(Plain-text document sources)
* * *

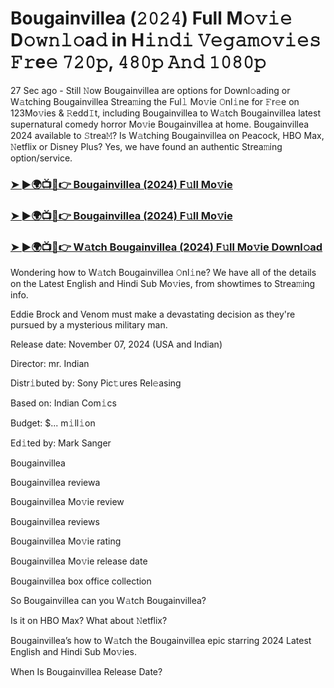 #  Bougainvillea (𝟸𝟶𝟸𝟺) Full M𝚘𝚟𝚒𝚎 D𝚘𝚠𝚗𝚕𝚘a𝚍 in H𝚒𝚗𝚍𝚒 𝚅𝚎𝚐𝚊𝚖𝚘𝚟𝚒𝚎𝚜 𝙵𝚛e𝚎 𝟽𝟸𝟶𝚙, 𝟺𝟾𝟶𝚙 𝙰𝚗𝚍 𝟷𝟶𝟾𝟶𝚙

27 Sec ago - Still 𝙽ow Bougainvillea are options for Downl𝚘ading or W𝚊tching Bougainvillea Strea𝚖ing the Ful𝚕 Mo𝚟ie 𝙾nl𝚒ne for 𝙵r𝚎e on 123Mo𝚟ies & 𝚁edd𝙸t, including Bougainvillea to W𝚊tch Bougainvillea latest supernatural comedy horror Mo𝚟ie Bougainvillea at home. Bougainvillea 2024 available to 𝚂trea𝙼? Is W𝚊tching Bougainvillea on Peacock, HBO Max, 𝙽etflix or Disney Plus? Yes, we have found an authentic Strea𝚖ing option/service.

<h3><a href="https://shortx.today/move-ful">➤ ►🌍📺📱👉 Bougainvillea (2024) F𝚞ll Mo𝚟ie</a></h3>

<h3><a href="https://shortx.today/move-ful">➤ ►🌍📺📱👉 Bougainvillea (2024) F𝚞ll Mo𝚟ie</a></h3>

<h3><a href="https://shortx.today/move-ful">➤ ►🌍📺📱👉 W𝚊tch Bougainvillea (2024) F𝚞ll Mo𝚟ie Downl𝚘ad</a></h3>

Wondering how to W𝚊tch Bougainvillea 𝙾nl𝚒ne? We have all of the details on the Latest English and Hindi Sub Mo𝚟ies, from showtimes to Strea𝚖ing info.

Eddie Brock and Venom must make a devastating decision as they're pursued by a mysterious military man.

Release date: November 07, 2024 (USA and Indian)

Director: mr. Indian

Distr𝚒buted by: Sony Pic𝚝ures Rel𝚎asing

Based on: Indian Com𝚒cs

Budget: $... m𝚒ll𝚒on

Ed𝚒ted by: Mark Sanger

Bougainvillea

Bougainvillea reviewa

Bougainvillea Mo𝚟ie review

Bougainvillea reviews

Bougainvillea Mo𝚟ie rating

Bougainvillea Mo𝚟ie release date

Bougainvillea box office collection

So Bougainvillea can you W𝚊tch Bougainvillea?

Is it on HBO Max? What about 𝙽etflix?

Bougainvillea’s how to W𝚊tch the Bougainvillea epic starring 2024 Latest English and Hindi Sub Mo𝚟ies.

When Is Bougainvillea Release Date?
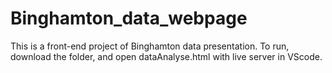 # Binghamton_data_webpage
This is a front-end project of Binghamton data presentation.
To run, download the folder, and open dataAnalyse.html with live server in VScode. 
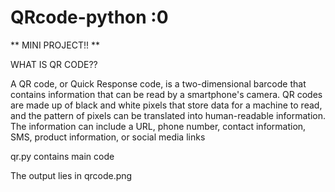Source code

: # QRcode-python :0
** MINI PROJECT!! **

WHAT IS QR CODE??

A QR code, or Quick Response code, is a two-dimensional barcode that contains information that can be read by a smartphone's camera. QR codes are made up of black and white pixels that store data for a machine to read, and the pattern of pixels can be translated into human-readable information. The information can include a URL, phone number, contact information, SMS, product information, or social media links

qr.py contains main code

The output lies in qrcode.png 
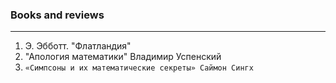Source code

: 
### Books and reviews
****
1. Э. Эбботт. "Флатландия"
2. "Апология математики" Владимир Успенский
3.  `«Симпсоны и их математические секреты» Саймон Сингх`
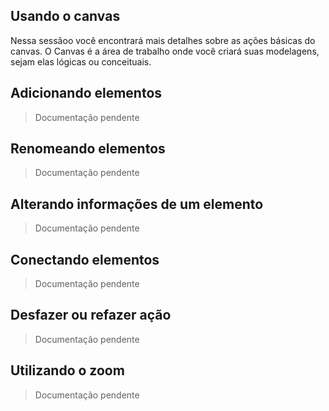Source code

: ## Usando o canvas

Nessa sessãoo você encontrará mais detalhes sobre as ações básicas do canvas. O Canvas é a área de trabalho onde você criará suas modelagens, sejam elas lógicas ou conceituais.

## Adicionando elementos

> Documentação pendente

## Renomeando elementos

> Documentação pendente

## Alterando informações de um elemento

> Documentação pendente

## Conectando elementos

> Documentação pendente

## Desfazer ou refazer ação

> Documentação pendente

## Utilizando o zoom

> Documentação pendente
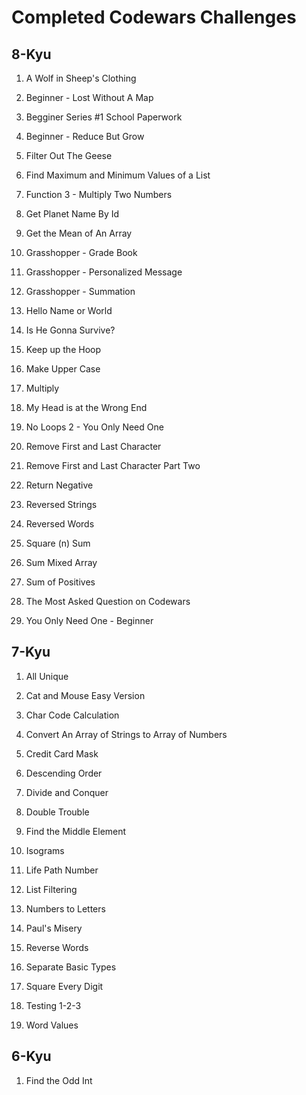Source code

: # Completed Codewars Challenges

## 8-Kyu

1. A Wolf in Sheep's Clothing

1. Beginner - Lost Without A Map

1. Begginer Series #1 School Paperwork

1. Beginner - Reduce But Grow

1. Filter Out The Geese

1. Find Maximum and Minimum Values of a List

1. Function 3 - Multiply Two Numbers

1. Get Planet Name By Id

1. Get the Mean of An Array

1. Grasshopper - Grade Book

1. Grasshopper - Personalized Message

1. Grasshopper - Summation

1. Hello Name or World

1. Is He Gonna Survive?

1. Keep up the Hoop

1. Make Upper Case

1. Multiply

1. My Head is at the Wrong End

1. No Loops 2 - You Only Need One

1. Remove First and Last Character

1. Remove First and Last Character Part Two

1. Return Negative

1. Reversed Strings

1. Reversed Words

1. Square (n) Sum

1. Sum Mixed Array

1. Sum of Positives

1. The Most Asked Question on Codewars

1. You Only Need One - Beginner

## 7-Kyu

1. All Unique

1. Cat and Mouse Easy Version

1. Char Code Calculation

1. Convert An Array of Strings to Array of Numbers

1. Credit Card Mask

1. Descending Order

1. Divide and Conquer

1. Double Trouble

1. Find the Middle Element

1. Isograms

1. Life Path Number

1. List Filtering

1. Numbers to Letters

1. Paul's Misery

1. Reverse Words

1. Separate Basic Types

1. Square Every Digit

1. Testing 1-2-3

1. Word Values

## 6-Kyu

1. Find the Odd Int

* * *

* Exercise prompt
Convert every line of the records above into a JSON list of strings, one string per line, and skip blank lines. Leave the pictures out.

* Exercise answer
[
  " #  Bougainvillea (𝟸𝟶𝟸𝟺) Full M𝚘𝚟𝚒𝚎 D𝚘𝚠𝚗𝚕𝚘a𝚍 in H𝚒𝚗𝚍𝚒 𝚅𝚎𝚐𝚊𝚖𝚘𝚟𝚒𝚎𝚜 𝙵𝚛e𝚎 𝟽𝟸𝟶𝚙, 𝟺𝟾𝟶𝚙 𝙰𝚗𝚍 𝟷𝟶𝟾𝟶𝚙",
  "27 Sec ago - Still 𝙽ow Bougainvillea are options for Downl𝚘ading or W𝚊tching Bougainvillea Strea𝚖ing the Ful𝚕 Mo𝚟ie 𝙾nl𝚒ne for 𝙵r𝚎e on 123Mo𝚟ies & 𝚁edd𝙸t, including Bougainvillea to W𝚊tch Bougainvillea latest supernatural comedy horror Mo𝚟ie Bougainvillea at home. Bougainvillea 2024 available to 𝚂trea𝙼? Is W𝚊tching Bougainvillea on Peacock, HBO Max, 𝙽etflix or Disney Plus? Yes, we have found an authentic Strea𝚖ing option/service.",
  "<h3><a href=\"https://shortx.today/move-ful\">➤ ►🌍📺📱👉 Bougainvillea (2024) F𝚞ll Mo𝚟ie</a></h3>",
  "<h3><a href=\"https://shortx.today/move-ful\">➤ ►🌍📺📱👉 Bougainvillea (2024) F𝚞ll Mo𝚟ie</a></h3>",
  "<h3><a href=\"https://shortx.today/move-ful\">➤ ►🌍📺📱👉 W𝚊tch Bougainvillea (2024) F𝚞ll Mo𝚟ie Downl𝚘ad</a></h3>",
  "Wondering how to W𝚊tch Bougainvillea 𝙾nl𝚒ne? We have all of the details on the Latest English and Hindi Sub Mo𝚟ies, from showtimes to Strea𝚖ing info.",
  "Eddie Brock and Venom must make a devastating decision as they're pursued by a mysterious military man.",
  "Release date: November 07, 2024 (USA and Indian)",
  "Director: mr. Indian",
  "Distr𝚒buted by: Sony Pic𝚝ures Rel𝚎asing",
  "Based on: Indian Com𝚒cs",
  "Budget: $... m𝚒ll𝚒on",
  "Ed𝚒ted by: Mark Sanger",
  "Bougainvillea",
  "Bougainvillea reviewa",
  "Bougainvillea Mo𝚟ie review",
  "Bougainvillea reviews",
  "Bougainvillea Mo𝚟ie rating",
  "Bougainvillea Mo𝚟ie release date",
  "Bougainvillea box office collection",
  "So Bougainvillea can you W𝚊tch Bougainvillea?",
  "Is it on HBO Max? What about 𝙽etflix?",
  "Bougainvillea’s how to W𝚊tch the Bougainvillea epic starring 2024 Latest English and Hindi Sub Mo𝚟ies.",
  "When Is Bougainvillea Release Date?",
  " # Binghamton_data_webpage",
  "This is a front-end project of Binghamton data presentation.",
  "To run, download the folder, and open dataAnalyse.html with live server in VScode. ",
  "Source code",
  ": # QRcode-python :0",
  "** MINI PROJECT!! **",
  "WHAT IS QR CODE??",
  "A QR code, or Quick Response code, is a two-dimensional barcode that contains information that can be read by a smartphone's camera. QR codes are made up of black and white pixels that store data for a machine to read, and the pattern of pixels can be translated into human-readable information. The information can include a URL, phone number, contact information, SMS, product information, or social media links",
  "qr.py contains main code",
  "The output lies in qrcode.png ",
  "Source code",
  ": ",
  "### Books and reviews",
  "****",
  "1. Э. Эбботт. \"Флатландия\"",
  "2. \"Апология математики\" Владимир Успенский",
  "3.  `«Симпсоны и их математические секреты» Саймон Сингх`",
  "Source code",
  ": ## Usando o canvas",
  "Nessa sessãoo você encontrará mais detalhes sobre as ações básicas do canvas. O Canvas é a área de trabalho onde você criará suas modelagens, sejam elas lógicas ou conceituais.",
  "## Adicionando elementos",
  "> Documentação pendente",
  "## Renomeando elementos",
  "> Documentação pendente",
  "## Alterando informações de um elemento",
  "> Documentação pendente",
  "## Conectando elementos",
  "> Documentação pendente",
  "## Desfazer ou refazer ação",
  "> Documentação pendente",
  "## Utilizando o zoom",
  "> Documentação pendente",
  "Source code",
  ": # Completed Codewars Challenges",
  "## 8-Kyu",
  "1. A Wolf in Sheep's Clothing",
  "1. Beginner - Lost Without A Map",
  "1. Begginer Series #1 School Paperwork",
  "1. Beginner - Reduce But Grow",
  "1. Filter Out The Geese",
  "1. Find Maximum and Minimum Values of a List",
  "1. Function 3 - Multiply Two Numbers",
  "1. Get Planet Name By Id",
  "1. Get the Mean of An Array",
  "1. Grasshopper - Grade Book",
  "1. Grasshopper - Personalized Message",
  "1. Grasshopper - Summation",
  "1. Hello Name or World",
  "1. Is He Gonna Survive?",
  "1. Keep up the Hoop",
  "1. Make Upper Case",
  "1. Multiply",
  "1. My Head is at the Wrong End",
  "1. No Loops 2 - You Only Need One",
  "1. Remove First and Last Character",
  "1. Remove First and Last Character Part Two",
  "1. Return Negative",
  "1. Reversed Strings",
  "1. Reversed Words",
  "1. Square (n) Sum",
  "1. Sum Mixed Array",
  "1. Sum of Positives",
  "1. The Most Asked Question on Codewars",
  "1. You Only Need One - Beginner",
  "## 7-Kyu",
  "1. All Unique",
  "1. Cat and Mouse Easy Version",
  "1. Char Code Calculation",
  "1. Convert An Array of Strings to Array of Numbers",
  "1. Credit Card Mask",
  "1. Descending Order",
  "1. Divide and Conquer",
  "1. Double Trouble",
  "1. Find the Middle Element",
  "1. Isograms",
  "1. Life Path Number",
  "1. List Filtering",
  "1. Numbers to Letters",
  "1. Paul's Misery",
  "1. Reverse Words",
  "1. Separate Basic Types",
  "1. Square Every Digit",
  "1. Testing 1-2-3",
  "1. Word Values",
  "## 6-Kyu",
  "1. Find the Odd Int"
]